South West Wales

Red Bull Cliff Diving World Series' Pembrokeshire UK debut

Sequence of pictures showing diver
Image caption This sequence shows a diver as he hits the water in the Blue Lagoon at Abereiddy

Hundreds of spectators turned out in Pembrokeshire as the Red Bull Cliff Diving World Series made its UK debut.

The two-day event was held at the Blue Lagoon in Abereiddy on Friday and Saturday.

Fourteen of the world's best divers launched themselves from a man-made platform, 27 metres above the Irish Sea into sea temperatures of about 16 C.

American Steven Lobue was the winner, with Colombia's Orlando Duque second and Briton Gary Hunt third.

Local businesses also benefited as the summer holiday season in Pembrokeshire was briefly extended.

Bookings were up for local accommodation in this normally quiet area near St David's, as the cliff diving entourage moved into town.

Matthew Blakiston, owner of The Sloop Inn in Porthgain has had a busy week.

"It's been great for business with bookings every night. I've got 115 from the diving team booked in for dinner on Thursday night and all of the local B&Bs are fully booked in the area".

With a recent victory in Boston, USA, reigning champion and UK diver Gary Hunt performed in front of a home crowd in the penultimate stop on the tour.

"It's impossible to put a limit on a sport like this. Its always a battle with your mind, to push yourself to learn new dives," said Hunt, 28, from Southampton.

"I love the fact that you have to overcome your fears and the feeling you get after accomplishing that."

This season Hunt was joined by fellow countryman Blake Aldridge, 30, from London, a former Olympian who qualified for the World Series in February.

Image caption A giant leap - a rehearsal dive from the cliff ahead of competition

The two have recently been training in Kent, diving off the Maunsell Forts in the Thames Estuary, which were built to defend Britain during World War II.

Cliff divers are judged on criteria similar to Olympic standards with technique, synchronisation of rotations and twists, clean lines and water entry all being scored.

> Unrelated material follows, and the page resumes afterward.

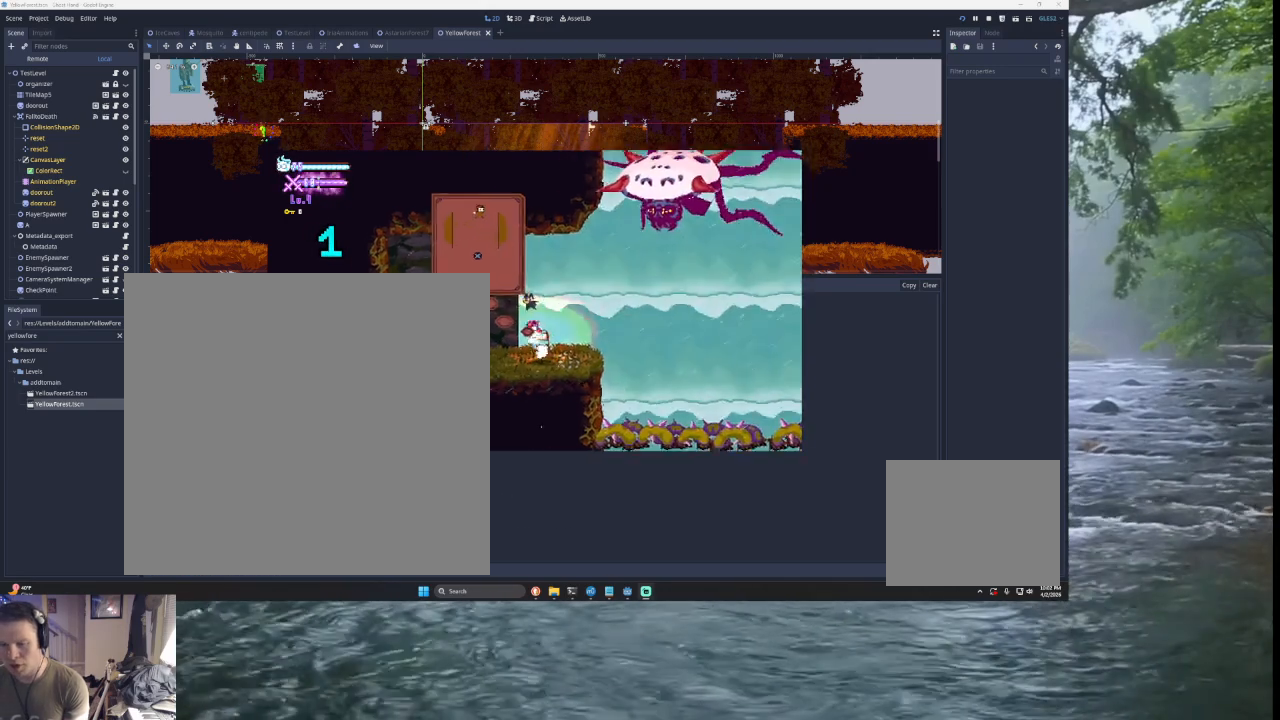
{"buttons": ["TRIANGLE"], "left_stick": "down", "right_stick": "center", "events": [[133, "left_stick", "right"], [200, "left_stick", "up-right"], [267, "SQUARE", "down"], [333, "CROSS", "down"], [367, "CROSS", "up"], [433, "SQUARE", "up"], [467, "left_stick", "down"]]}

On Friday each diver completed a practice dive followed by a scored dive which ranked them for the head-to-head dives on Saturday.

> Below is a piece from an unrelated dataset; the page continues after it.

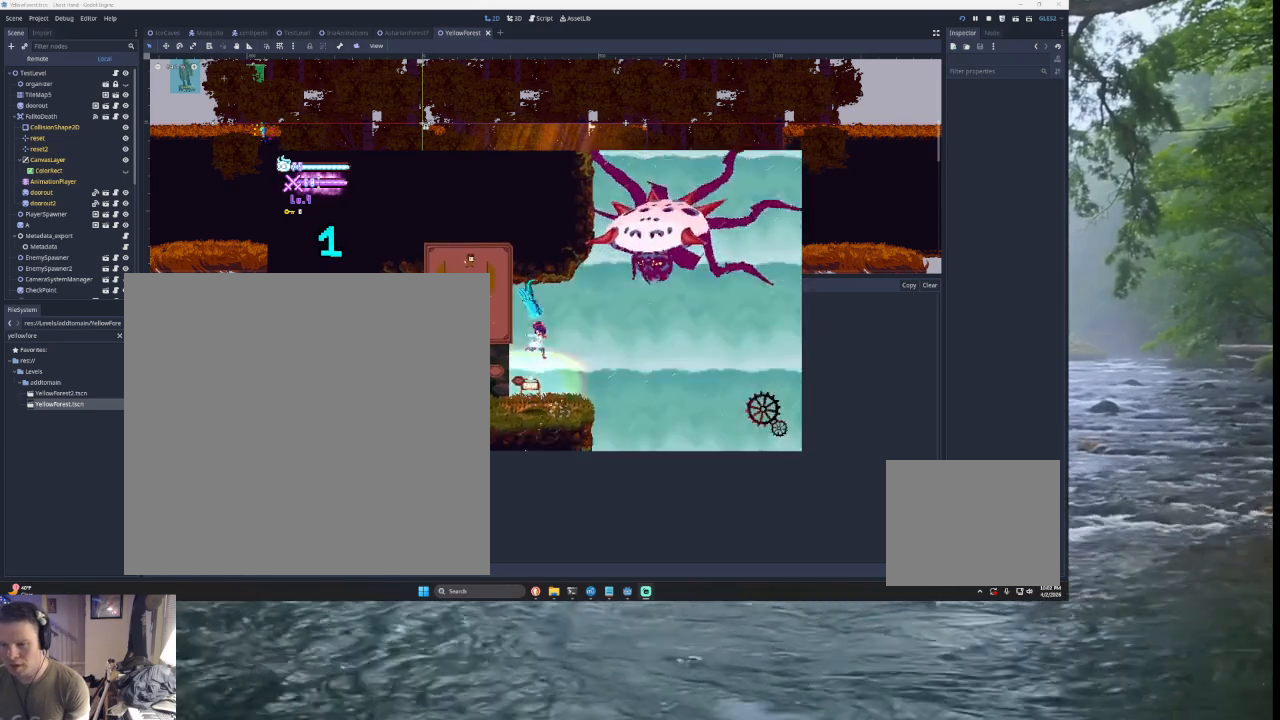
{"buttons": [], "left_stick": "center", "right_stick": "center", "events": [[33, "TRIANGLE", "up"], [100, "left_stick", "center"]]}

The dives only last three seconds but during that time, entrants can reach speeds of up 90mph and sustain serious injuries if the technique is wrong.

"The key to a perfect dive is to learn good diving technique first and then build up to a height of 27 metres," said nine-time world champion Orlando Duque, who made the transition after more than a decade of Olympic diving.

"Mental strength is more important though, understanding where you are in the dive and what you need to do," says the Colombian. "Just being crazy isn't enough."

The world tour attracts divers from all over the world including Mexico, USA, Russia, France, UK and Poland and this year visits stunning natural arenas in Australia, France, Norway, Poland, Ireland, USA, Wales and Oman.

"Cliff diving is a seriously individual sport. You can reach out for help as much as you want but when you step out onto the platform and look down at the water, it's just you," said 2012 tour rookie, David Colturi from the USA.